De man voert aan dat de rechtbank Oost-Brabant in het vonnis van 27 januari 2021 al heeft beslist over de inboedelzaken. Indien de vrouw het niet eens was met die beslissing dan had zij in hoger beroep moeten gaan, aldus de man. Dit heeft ze niet gedaan en het vonnis is daardoor onherroepelijk geworden, aldus wederom de man.
4.24.
De rechtbank overweegt als volgt. De rechtbank Oost-Brabant heeft in het vonnis van 27 januari 2021 al geoordeeld over zowel de persoonlijke eigendommen van de vrouw als over de gezamenlijke eigendommen van partijen. Uit de rechtsoverwegingen 2.13 tot en met 2.16 volgt dat partijen afspraken hebben gemaakt over de verdeling hiervan en dat partijen ook in de gelegenheid zijn gesteld om zich bij akte nader uit te laten. Partijen hebben dit nagelaten. De rechtbank Oost-Brabant heeft vervolgens geoordeeld dat de persoonlijke eigendommen van de vrouw en de gezamenlijke eigendommen van partijen in onderling overleg en naar tevredenheid van partijen zijn verdeeld, alsmede dat partijen wat betreft deze goederen niets (meer) van elkaar te vorderen hebben. De vorderingen daartoe zijn door de rechtbank afgewezen. Indien de vrouw het niet eens was met dit vonnis had zij in hoger beroep moeten gaan. De rechtbank kan over de inboedelzaken nu niet nogmaals beslissen, dan zou er sprake zijn van een verkapt hoger beroep.

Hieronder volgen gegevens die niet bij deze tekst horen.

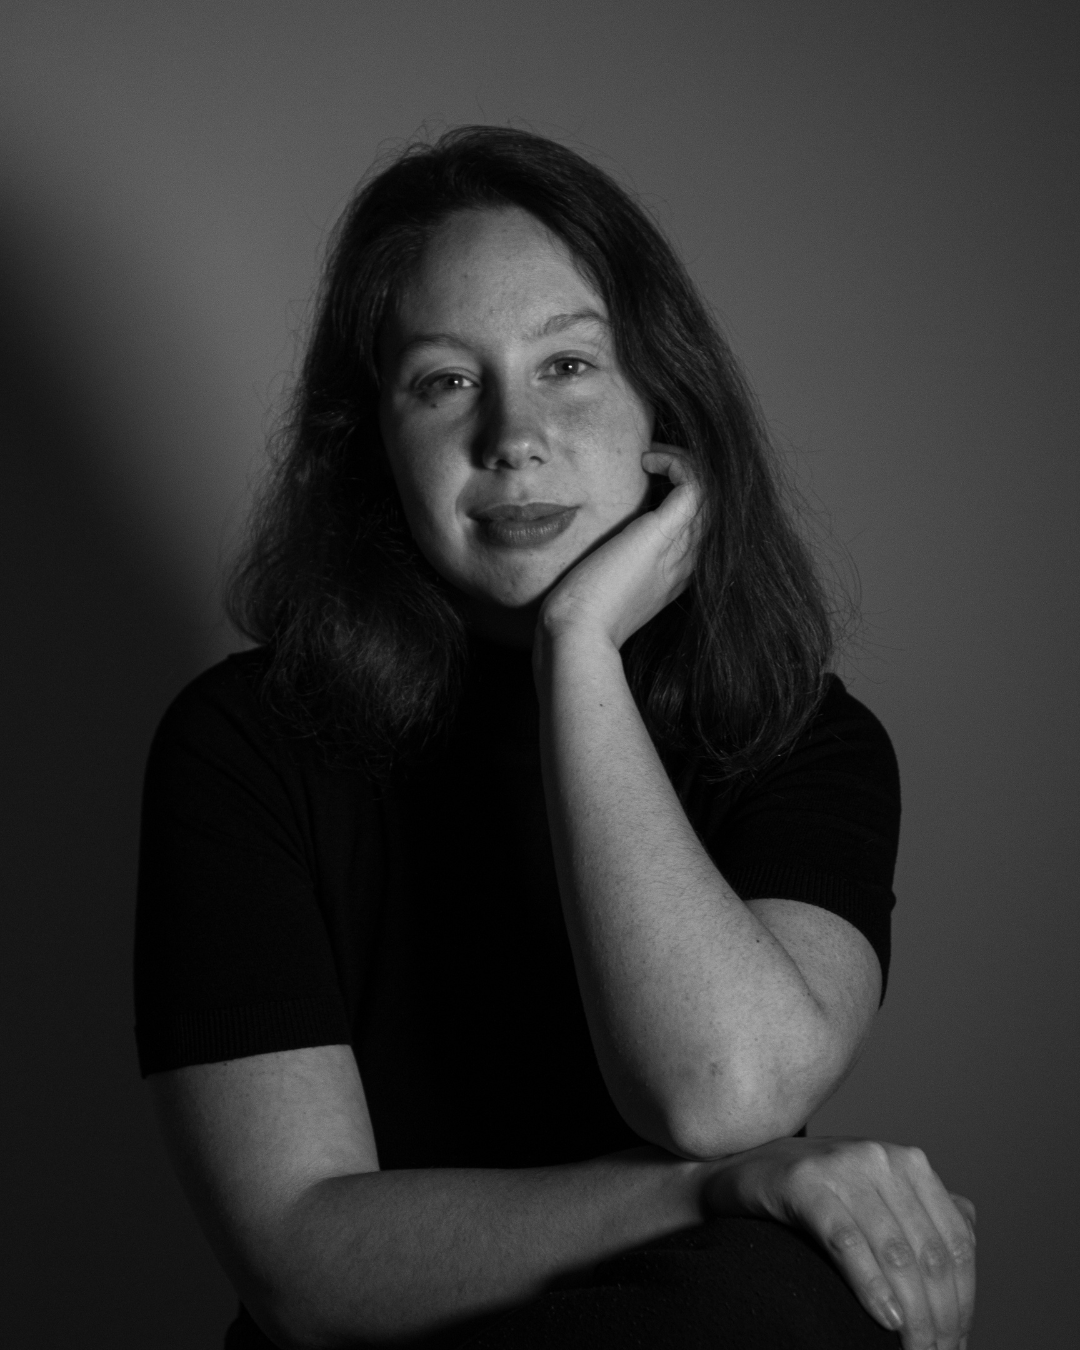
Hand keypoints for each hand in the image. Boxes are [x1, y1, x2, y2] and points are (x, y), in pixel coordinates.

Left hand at [537, 444, 701, 649]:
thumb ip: (615, 567)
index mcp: (676, 576)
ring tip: (654, 454)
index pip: (699, 528)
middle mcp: (687, 562)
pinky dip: (677, 463)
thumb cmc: (581, 615)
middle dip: (691, 476)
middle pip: (713, 507)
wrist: (579, 632)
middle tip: (659, 459)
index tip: (654, 481)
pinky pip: (694, 485)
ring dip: (686, 463)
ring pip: (712, 492)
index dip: (684, 499)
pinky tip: (648, 460)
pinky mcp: (663, 533)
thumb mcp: (607, 587)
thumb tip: (601, 551)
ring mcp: (680, 548)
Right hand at [702, 1136, 975, 1348]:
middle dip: (940, 1318)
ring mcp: (843, 1166)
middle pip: (929, 1254)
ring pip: (896, 1254)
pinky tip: (885, 1319)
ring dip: (912, 1315)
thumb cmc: (814, 1194)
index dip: (964, 1301)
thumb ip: (920, 1212)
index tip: (957, 1343)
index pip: (956, 1243)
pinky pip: (849, 1242)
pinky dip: (872, 1286)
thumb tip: (971, 1244)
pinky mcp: (805, 1183)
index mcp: (909, 1163)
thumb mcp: (874, 1196)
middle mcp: (882, 1158)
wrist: (739, 1173)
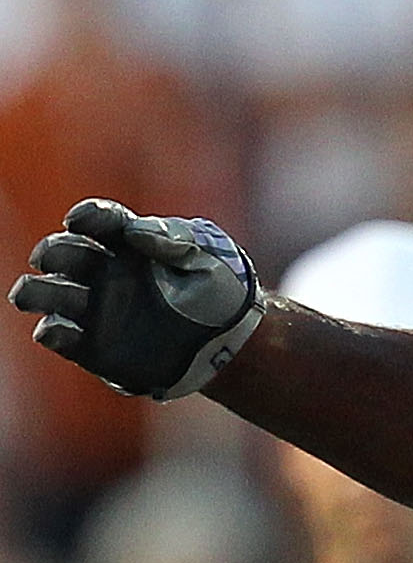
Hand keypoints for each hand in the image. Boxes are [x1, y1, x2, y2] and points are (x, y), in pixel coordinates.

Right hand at [9, 197, 264, 398]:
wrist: (234, 344)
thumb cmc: (221, 291)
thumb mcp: (210, 255)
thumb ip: (174, 237)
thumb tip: (133, 231)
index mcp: (127, 243)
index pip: (99, 221)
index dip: (87, 217)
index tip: (81, 220)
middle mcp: (103, 272)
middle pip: (63, 253)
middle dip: (54, 252)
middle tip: (51, 257)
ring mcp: (95, 308)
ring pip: (48, 294)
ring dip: (37, 291)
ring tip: (29, 294)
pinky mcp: (94, 346)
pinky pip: (61, 337)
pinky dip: (52, 332)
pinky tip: (55, 329)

De rechtbank verklaart gelet hierop de vrouw niet-ontvankelijk in haar vordering in reconventie onder V tweede alinea.
De verrekening4.25. De vordering van de man onder IV in conventie zal worden afgewezen, omdat er geen sprake is van betalingen van de man aan de vrouw waarmee de vordering van de man op de vrouw van € 21.000,- kan worden verrekend.
De proceskosten
4.26.
In zaken tussen voormalige geliefden wordt in het algemeen besloten tot compensatie van kosten omdat in familiezaken de redelijkheid en billijkheid meebrengen dat niet te snel tot een kostenveroordeling ten laste van een van de partijen moet worden overgegaan. De rechtbank zal daarom de over en weer ingestelde vorderingen tot veroordeling in de proceskosten en de nakosten afwijzen en bepalen dat ieder van partijen de eigen kosten draagt.

5.De beslissing

De rechtbank
in conventie
5.1.
veroordeelt de vrouw om aan de man een bedrag van € 21.000,- te betalen te vermeerderen met de wettelijke rente over voornoemd bedrag met ingang van 23 juni 2021 tot aan de dag der algehele voldoening;
in reconventie
5.2.
bepaalt dat de vrouw over de periode juni 2017 tot en met maart 2021 niet gehouden is een bijdrage te leveren aan de hypotheeklasten van de woning aan de [straatnaam] [huisnummer] te [woonplaats] ;
5.3.
verklaart de vrouw niet-ontvankelijk in haar vordering in reconventie onder V eerste alinea voor de periode van 2007 tot en met 2016 en in haar vordering in reconventie onder V tweede alinea;
in conventie en reconventie
5.4.
verklaart dit vonnis uitvoerbaar bij voorraad;
5.5.
bepaalt dat de kosten van dit geding aldus worden gecompenseerd, dat elke partij belast blijft met de aan haar zijde gevallen kosten;
5.6.
wijst af hetgeen meer of anders is gevorderd.
Dit vonnis is gewezen door mr. I. de Bruin en in het openbaar uitgesproken op 21 september 2022.

Voetnoten

1.Hoge Raad 13 maart 1981, ECLI:NL:HR:1981:AG4158.